GIVEN DATA Start Marker

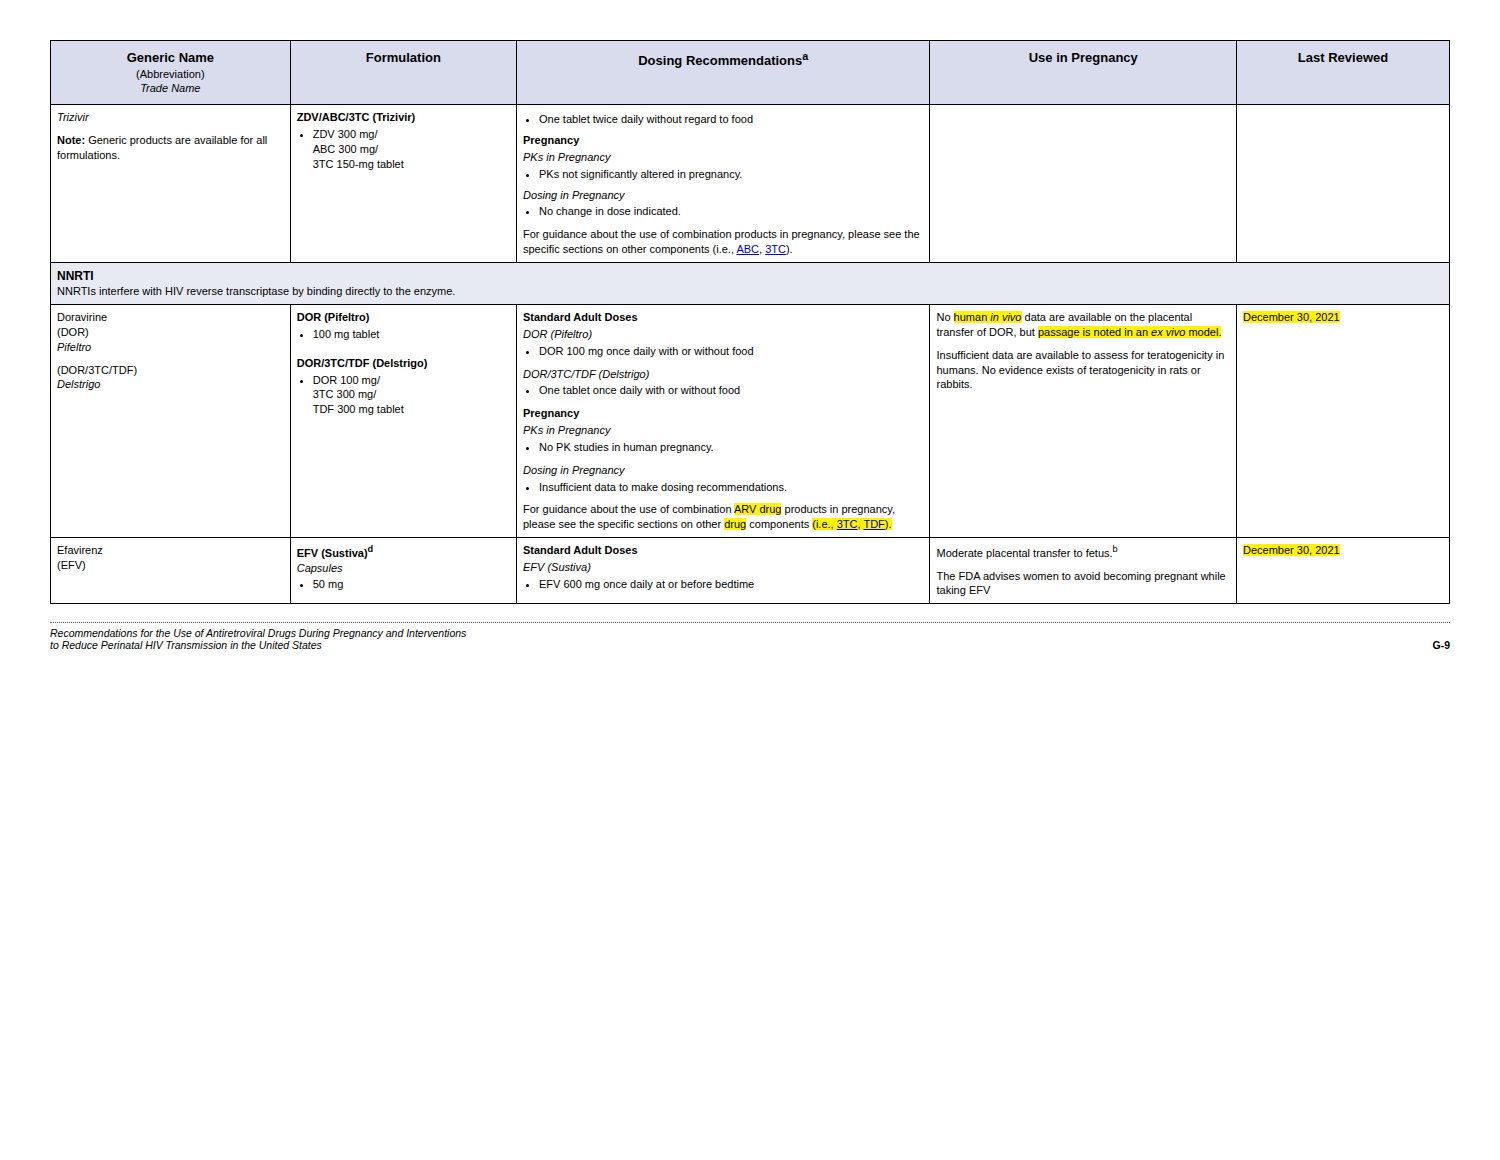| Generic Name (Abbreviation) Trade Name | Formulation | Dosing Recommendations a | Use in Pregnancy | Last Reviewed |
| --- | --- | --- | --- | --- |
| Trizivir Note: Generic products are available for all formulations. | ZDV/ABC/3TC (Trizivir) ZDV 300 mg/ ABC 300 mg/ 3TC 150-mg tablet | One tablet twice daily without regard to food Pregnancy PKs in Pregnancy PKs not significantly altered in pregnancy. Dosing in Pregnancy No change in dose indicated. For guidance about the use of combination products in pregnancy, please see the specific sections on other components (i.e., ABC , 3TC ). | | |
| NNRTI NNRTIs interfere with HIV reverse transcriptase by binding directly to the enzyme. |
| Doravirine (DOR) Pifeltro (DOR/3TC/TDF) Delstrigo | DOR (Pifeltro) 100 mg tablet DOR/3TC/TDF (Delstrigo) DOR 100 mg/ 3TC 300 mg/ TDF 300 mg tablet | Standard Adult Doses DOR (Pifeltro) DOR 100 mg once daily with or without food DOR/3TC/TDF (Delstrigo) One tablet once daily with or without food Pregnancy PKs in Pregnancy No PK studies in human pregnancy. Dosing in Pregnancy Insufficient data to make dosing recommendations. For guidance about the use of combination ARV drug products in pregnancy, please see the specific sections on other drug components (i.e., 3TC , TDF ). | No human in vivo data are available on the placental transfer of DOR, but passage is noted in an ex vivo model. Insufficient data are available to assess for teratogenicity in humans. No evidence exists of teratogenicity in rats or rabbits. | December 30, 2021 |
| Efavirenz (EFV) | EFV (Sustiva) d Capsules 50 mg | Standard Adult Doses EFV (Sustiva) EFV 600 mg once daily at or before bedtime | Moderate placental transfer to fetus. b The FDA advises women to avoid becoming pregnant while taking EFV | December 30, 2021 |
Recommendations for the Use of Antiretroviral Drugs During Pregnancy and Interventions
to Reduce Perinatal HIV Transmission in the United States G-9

GIVEN DATA End Marker
GIVEN DATA Start Marker

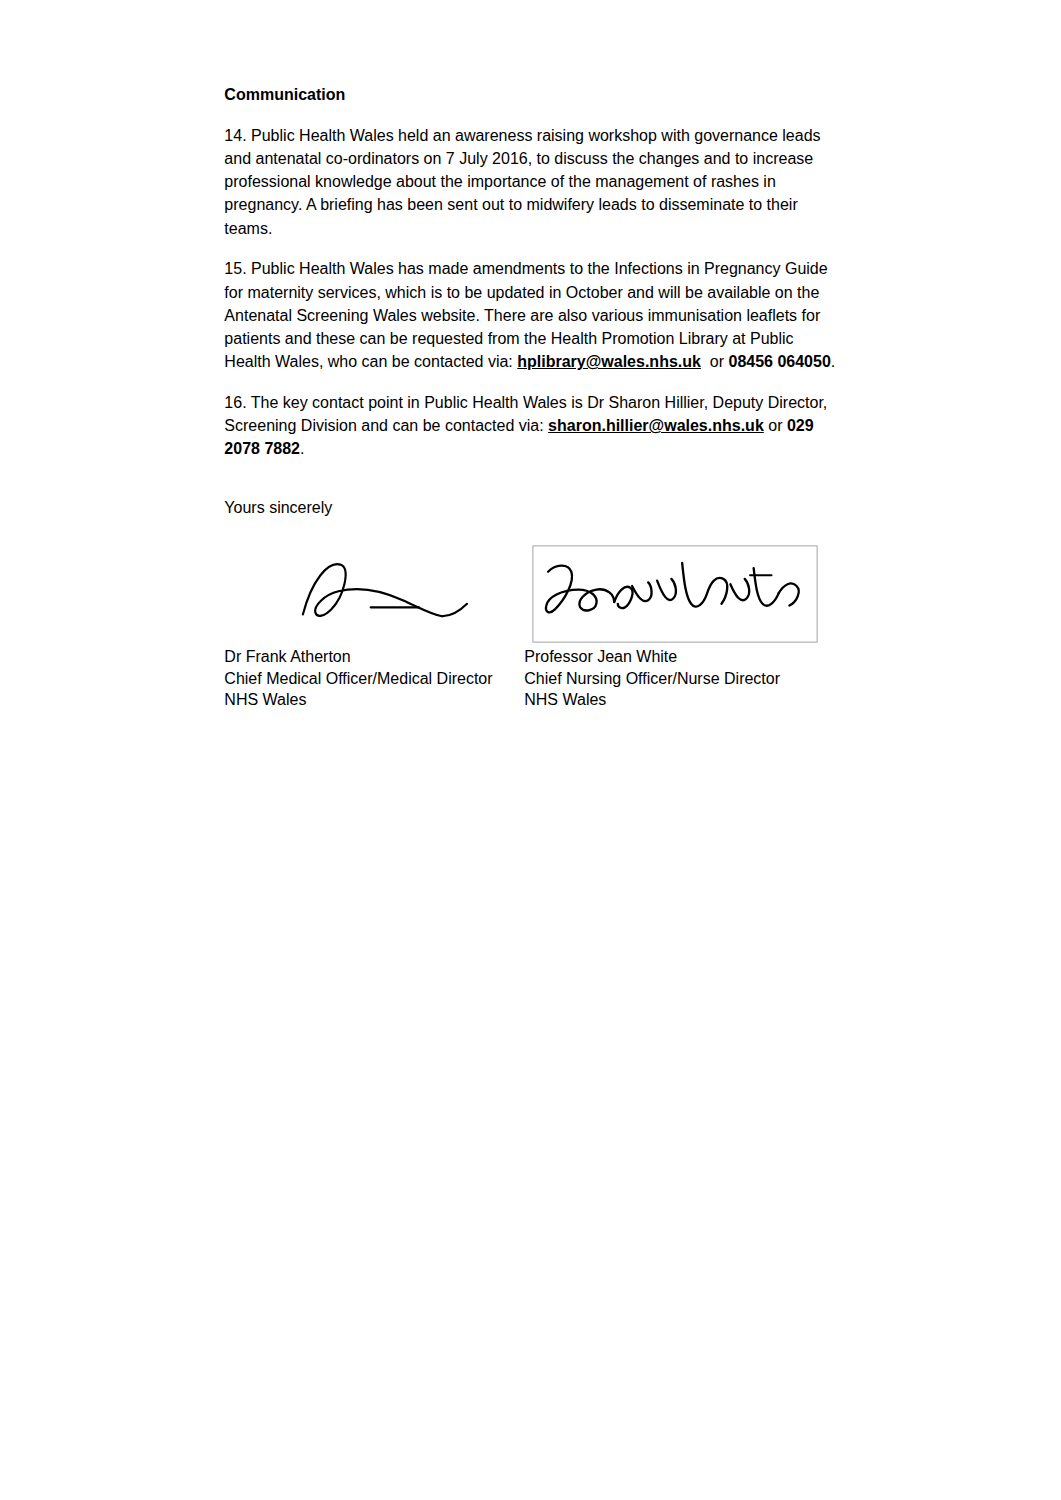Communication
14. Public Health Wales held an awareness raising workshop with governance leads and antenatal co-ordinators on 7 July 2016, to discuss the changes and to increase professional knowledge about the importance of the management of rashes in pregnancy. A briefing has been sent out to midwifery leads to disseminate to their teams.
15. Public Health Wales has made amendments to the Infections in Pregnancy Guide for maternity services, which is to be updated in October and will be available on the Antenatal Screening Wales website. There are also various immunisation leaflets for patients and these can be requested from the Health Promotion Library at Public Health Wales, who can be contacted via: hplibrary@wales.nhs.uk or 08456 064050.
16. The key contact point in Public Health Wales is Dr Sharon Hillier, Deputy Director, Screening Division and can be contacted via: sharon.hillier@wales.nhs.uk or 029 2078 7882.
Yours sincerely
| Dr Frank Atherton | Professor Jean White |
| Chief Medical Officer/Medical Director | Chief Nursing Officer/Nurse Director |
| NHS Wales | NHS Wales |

GIVEN DATA End Marker

→ WHAT YOU SHOULD DO:
Please give an exact copy of the lines above, beginning with the line containing "Yours sincerely" and running through the line containing "Wales | NHS Wales |", and of no other lines.

→ SOLUTION TO THIS EXERCISE:
Yours sincerely
| Dr Frank Atherton | Professor Jean White |
| Chief Medical Officer/Medical Director | Chief Nursing Officer/Nurse Director |
| NHS Wales | NHS Wales |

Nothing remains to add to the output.